[Excerpted passage]
□ □ □ □

Section 4.       Amendments to Security Agreement. Section 1.9 of the Security Agreement is hereby amended and restated in its entirety as follows:

 

1.9       “Note” mean the Series G 20% Original Issue Discount Senior Secured Promissory Note issued by the Company to the Purchaser as amended, modified or supplemented from time to time in accordance with their terms.

 

Section 4.       Issuance of Warrant to Holder. In consideration for Holder agreeing to the Extended Maturity Date and to an increase of the Maximum Amount, the Company agrees to issue to the Holder the Warrant in substantially the form attached hereto as Exhibit A.

 

Section 5.      Ratifications; Inconsistent Provisions; Severability. Except as otherwise expressly provided herein, the Transaction Documents shall continue to be, in full force and effect. In the event and to the extent that any provision of this Amendment shall be held invalid or unenforceable, such invalidity or unenforceability shall not affect the validity or enforceability of any other provisions of this Amendment, all of which shall remain fully enforceable as set forth herein.

□ □ □ □

[Given records]
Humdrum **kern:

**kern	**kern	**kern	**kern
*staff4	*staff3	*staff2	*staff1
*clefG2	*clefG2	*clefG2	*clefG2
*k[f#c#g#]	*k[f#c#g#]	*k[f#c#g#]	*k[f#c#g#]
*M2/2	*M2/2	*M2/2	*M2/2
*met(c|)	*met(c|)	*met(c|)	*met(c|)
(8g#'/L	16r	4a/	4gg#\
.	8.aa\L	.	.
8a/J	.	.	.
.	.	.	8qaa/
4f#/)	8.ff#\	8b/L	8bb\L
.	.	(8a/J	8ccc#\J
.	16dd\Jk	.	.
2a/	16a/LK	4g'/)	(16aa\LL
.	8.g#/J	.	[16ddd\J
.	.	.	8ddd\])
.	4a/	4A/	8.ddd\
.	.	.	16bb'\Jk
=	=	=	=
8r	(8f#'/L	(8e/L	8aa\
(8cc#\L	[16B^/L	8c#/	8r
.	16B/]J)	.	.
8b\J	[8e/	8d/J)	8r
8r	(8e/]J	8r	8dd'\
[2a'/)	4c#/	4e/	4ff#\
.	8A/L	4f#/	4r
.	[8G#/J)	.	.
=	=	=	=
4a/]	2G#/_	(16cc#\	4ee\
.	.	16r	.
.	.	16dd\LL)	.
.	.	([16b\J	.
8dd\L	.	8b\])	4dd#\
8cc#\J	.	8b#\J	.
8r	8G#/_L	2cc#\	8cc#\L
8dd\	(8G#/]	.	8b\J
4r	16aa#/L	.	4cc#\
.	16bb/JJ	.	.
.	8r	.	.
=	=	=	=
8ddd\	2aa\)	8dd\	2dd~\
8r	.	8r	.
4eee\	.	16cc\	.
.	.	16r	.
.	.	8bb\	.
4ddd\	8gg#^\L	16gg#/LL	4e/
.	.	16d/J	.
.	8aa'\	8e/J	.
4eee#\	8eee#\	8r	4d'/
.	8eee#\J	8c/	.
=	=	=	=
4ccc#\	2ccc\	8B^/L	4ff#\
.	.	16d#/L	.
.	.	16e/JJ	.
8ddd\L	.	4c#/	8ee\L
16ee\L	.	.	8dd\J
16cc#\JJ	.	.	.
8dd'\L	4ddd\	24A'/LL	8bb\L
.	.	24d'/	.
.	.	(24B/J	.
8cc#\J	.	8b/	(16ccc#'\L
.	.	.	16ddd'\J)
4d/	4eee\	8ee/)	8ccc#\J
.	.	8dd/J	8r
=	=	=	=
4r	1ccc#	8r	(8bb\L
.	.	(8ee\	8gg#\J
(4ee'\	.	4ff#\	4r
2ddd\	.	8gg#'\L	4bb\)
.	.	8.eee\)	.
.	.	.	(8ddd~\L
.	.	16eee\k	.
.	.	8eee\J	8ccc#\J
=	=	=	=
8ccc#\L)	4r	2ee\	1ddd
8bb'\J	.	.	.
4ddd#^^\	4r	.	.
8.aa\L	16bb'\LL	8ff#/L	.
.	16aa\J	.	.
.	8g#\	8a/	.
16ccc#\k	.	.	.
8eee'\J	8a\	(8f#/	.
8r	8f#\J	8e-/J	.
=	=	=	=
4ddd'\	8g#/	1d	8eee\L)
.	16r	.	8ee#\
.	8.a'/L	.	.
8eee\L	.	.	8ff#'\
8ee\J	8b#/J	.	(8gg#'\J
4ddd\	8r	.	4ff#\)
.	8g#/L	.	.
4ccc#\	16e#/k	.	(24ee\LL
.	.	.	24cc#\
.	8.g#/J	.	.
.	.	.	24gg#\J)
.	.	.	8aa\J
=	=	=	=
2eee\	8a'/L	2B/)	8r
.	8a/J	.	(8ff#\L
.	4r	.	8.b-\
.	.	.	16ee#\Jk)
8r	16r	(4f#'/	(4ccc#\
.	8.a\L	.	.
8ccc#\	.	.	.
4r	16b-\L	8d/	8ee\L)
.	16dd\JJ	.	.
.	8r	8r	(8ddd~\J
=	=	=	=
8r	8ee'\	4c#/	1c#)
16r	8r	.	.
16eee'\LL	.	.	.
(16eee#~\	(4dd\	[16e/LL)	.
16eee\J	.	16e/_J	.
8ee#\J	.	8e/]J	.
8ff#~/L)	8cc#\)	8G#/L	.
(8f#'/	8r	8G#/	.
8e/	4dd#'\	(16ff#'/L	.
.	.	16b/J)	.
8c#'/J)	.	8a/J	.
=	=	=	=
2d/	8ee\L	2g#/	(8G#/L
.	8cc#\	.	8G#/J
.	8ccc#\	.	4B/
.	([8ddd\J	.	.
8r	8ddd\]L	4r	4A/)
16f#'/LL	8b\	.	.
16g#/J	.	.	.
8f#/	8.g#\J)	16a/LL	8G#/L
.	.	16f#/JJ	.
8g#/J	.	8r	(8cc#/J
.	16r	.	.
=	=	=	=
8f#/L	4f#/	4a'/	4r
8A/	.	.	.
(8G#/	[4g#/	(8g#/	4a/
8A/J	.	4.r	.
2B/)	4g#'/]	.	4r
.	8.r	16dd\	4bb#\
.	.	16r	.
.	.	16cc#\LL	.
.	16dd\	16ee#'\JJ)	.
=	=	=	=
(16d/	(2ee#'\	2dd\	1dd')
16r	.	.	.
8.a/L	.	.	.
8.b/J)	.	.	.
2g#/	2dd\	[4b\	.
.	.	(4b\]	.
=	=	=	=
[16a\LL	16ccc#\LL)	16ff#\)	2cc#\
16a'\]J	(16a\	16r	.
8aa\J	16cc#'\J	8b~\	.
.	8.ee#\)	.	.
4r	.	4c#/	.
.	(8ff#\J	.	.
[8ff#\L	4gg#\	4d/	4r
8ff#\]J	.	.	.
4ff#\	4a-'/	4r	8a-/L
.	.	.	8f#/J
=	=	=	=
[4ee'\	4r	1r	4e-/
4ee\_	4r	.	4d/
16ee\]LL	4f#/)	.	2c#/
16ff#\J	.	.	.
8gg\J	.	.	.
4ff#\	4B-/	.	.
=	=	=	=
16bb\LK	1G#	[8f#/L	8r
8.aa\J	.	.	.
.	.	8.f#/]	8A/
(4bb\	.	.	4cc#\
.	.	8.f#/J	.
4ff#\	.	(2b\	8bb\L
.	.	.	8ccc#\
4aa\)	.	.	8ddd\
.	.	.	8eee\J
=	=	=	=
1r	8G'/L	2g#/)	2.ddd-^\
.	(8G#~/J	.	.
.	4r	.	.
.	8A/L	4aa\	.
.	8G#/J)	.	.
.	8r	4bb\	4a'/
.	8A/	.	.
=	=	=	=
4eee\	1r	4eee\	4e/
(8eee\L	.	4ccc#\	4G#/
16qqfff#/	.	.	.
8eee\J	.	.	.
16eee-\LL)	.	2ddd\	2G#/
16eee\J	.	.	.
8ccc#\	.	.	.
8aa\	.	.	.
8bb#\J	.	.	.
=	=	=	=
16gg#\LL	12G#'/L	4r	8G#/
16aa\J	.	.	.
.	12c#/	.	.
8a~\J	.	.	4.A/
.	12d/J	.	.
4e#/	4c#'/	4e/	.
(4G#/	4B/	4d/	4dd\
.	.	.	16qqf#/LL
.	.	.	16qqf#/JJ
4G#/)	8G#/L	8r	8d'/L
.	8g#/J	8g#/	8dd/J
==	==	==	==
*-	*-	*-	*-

□ □ □ □

[Aim]
According to the amendment excerpt, what does the Company agree to issue to the Holder in return for the Holder agreeing to the Extended Maturity Date and to an increase of the Maximum Amount?

[Solution to the exercise]
The Warrant, in substantially the form attached as Exhibit A.